提示本文:
============================================================

SketchUp Proには本体機能を拡張するプラグイン機能があり、さまざまなプラグインソフトが多数公開されている。その理由はAPI(application programming interface)やSDK(ソフトウェア開発キット)が公開されていること、汎用プログラミング言語Rubyでも開発できることだ。プラグインを利用することで、画面操作では作成が難しい複雑な形状を作ったり、数値入力でモデルを自動生成することなども可能になる。
中村氏が注目しているプラグインは「Inventory3D for Excel」(以下、Inventory3D)と「Kubity」だ。
Inventory3DはSketchUp Proで作成した3Dオブジェクト(コンポーネント)にExcelで作成したレコード(1行分のデータ)を紐づけできるユニークなプラグイン。レコードは複数かつ任意の項目を作成できるため、ユーザーの目的に沿った情報管理が可能だ。Excelデータと3Dオブジェクトを連携させると、オブジェクトの「レイヤ情報」「座標値」「体積」を取得してExcelのレコードに反映される。Inventory3D画面で任意のレコードをクリックすると該当する3Dオブジェクトがハイライト表示したり、逆に3DオブジェクトをクリックするとInventory3D上のレコードが選択される。データ連携のベースが使い慣れたExcelなので、マクロやVBAなどが使えると応用範囲はさらに広がるだろう。


中村氏はこのInventory3Dをコンクリートの品質管理に利用。具体的には、治山の谷止工事でコンクリートを打設する施工順に3Dオブジェクトを作成し、それらに名前/スランプ長/空気量/打設日/打設気温/メーカーなどの項目をレコードと紐づけて、品質管理を視覚的に行えるようにしている。

現在はさらに一歩進めて、Inventory3Dと連携しているExcelシートから打設日情報を抜き出し、
自作のExcelの工程管理表でガントチャートを自動生成させるような活用を模索中だ。

============================================================

(保存されたデータ項目)
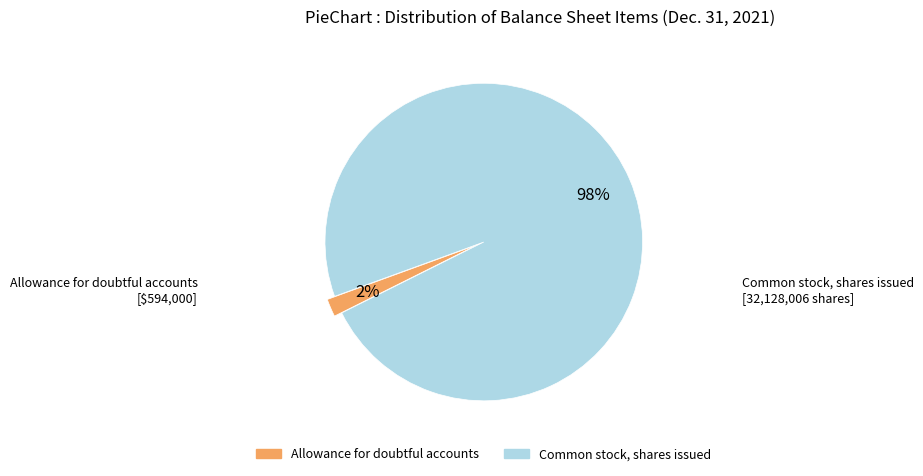

Is there any slice that represents more than half of the pie?

Yes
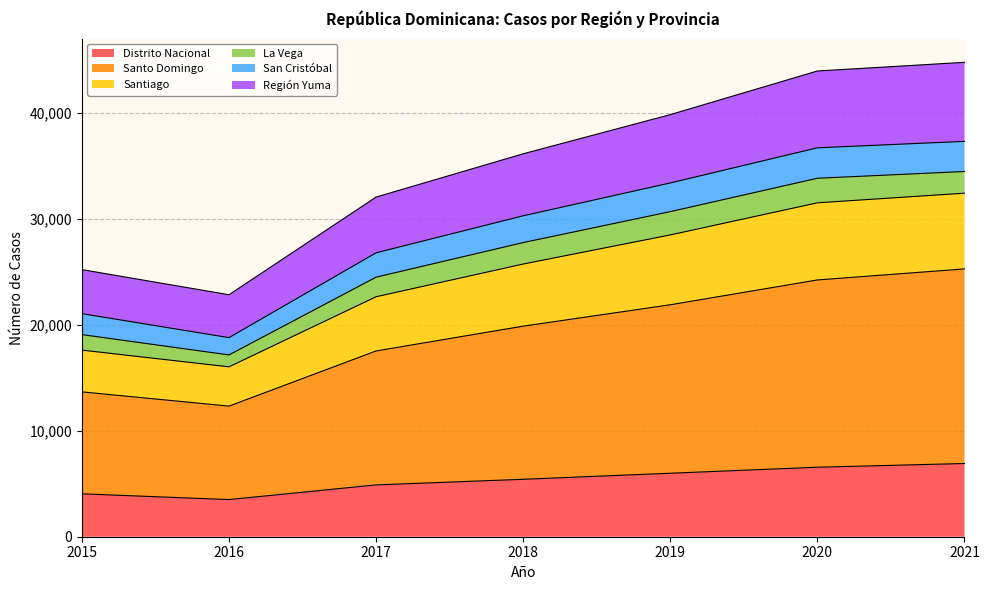

True or false: Santiago has a value of 54707 at 2019.

False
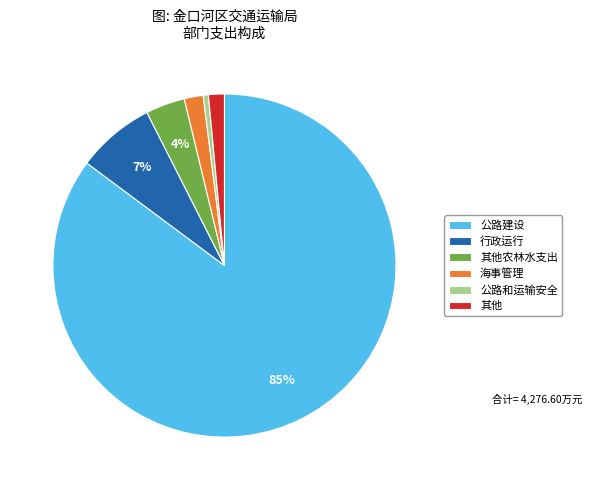

What is the largest slice in the pie chart?

公路建设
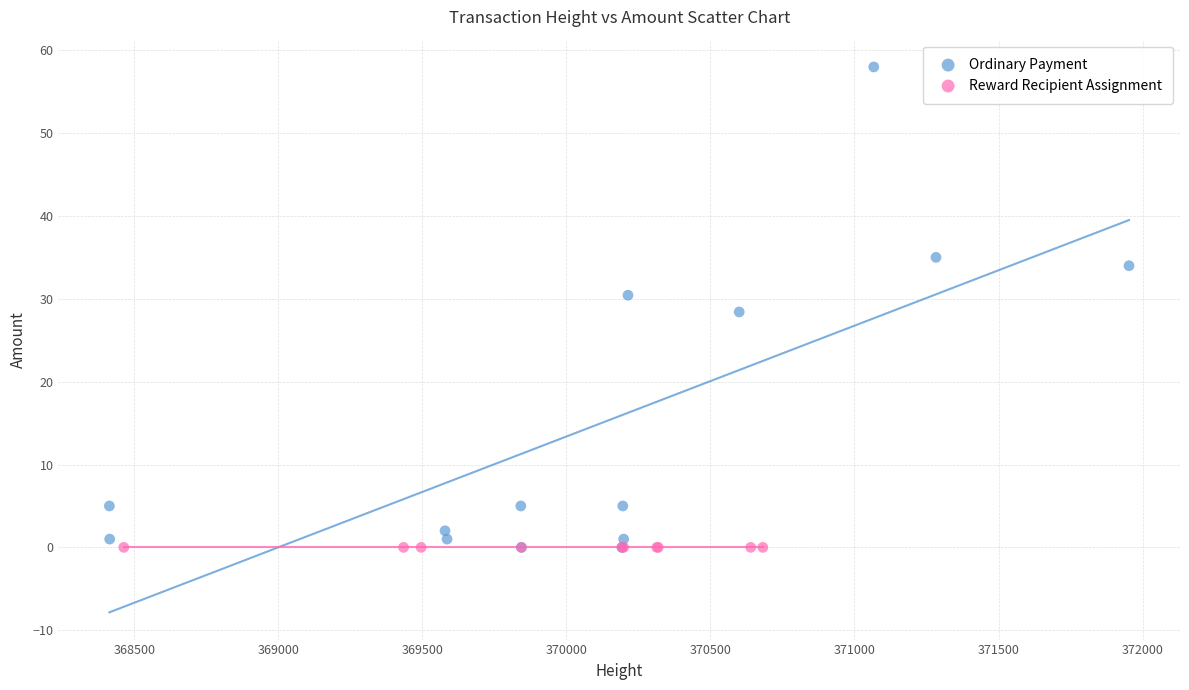

Which series contains the highest Y value?

Ordinary Payment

============================================================

作業課題: 本文の「Inventory3DはSk」から「させるような活用を模索中だ。」までを、その両端も含めて書き直しなさい。その際、「ガントチャート」を「バーチャート」に入れ替えること。

演習結果:
Inventory3DはSketchUp Proで作成した3Dオブジェクト(コンポーネント)にExcelで作成したレコード(1行分のデータ)を紐づけできるユニークなプラグイン。レコードは複数かつ任意の項目を作成できるため、ユーザーの目的に沿った情報管理が可能だ。Excelデータと3Dオブジェクトを連携させると、オブジェクトの「レイヤ情報」「座標値」「体積」を取得してExcelのレコードに反映される。Inventory3D画面で任意のレコードをクリックすると該当する3Dオブジェクトがハイライト表示したり、逆に3DオブジェクトをクリックするとInventory3D上のレコードが選択される。データ連携のベースが使い慣れたExcelなので、マクロやVBAなどが使えると応用範囲はさらに広がるだろう。


中村氏はこのInventory3Dをコンクリートの品質管理に利用。具体的には、治山の谷止工事でコンクリートを打設する施工順に3Dオブジェクトを作成し、それらに名前/スランプ長/空気量/打設日/打設気温/メーカーなどの項目をレコードと紐づけて、品質管理を視覚的に行えるようにしている。

現在はさらに一歩進めて、Inventory3Dと連携しているExcelシートから打設日情報を抜き出し、
自作のExcelの工程管理表でバーチャートを自動生成させるような活用を模索中だ。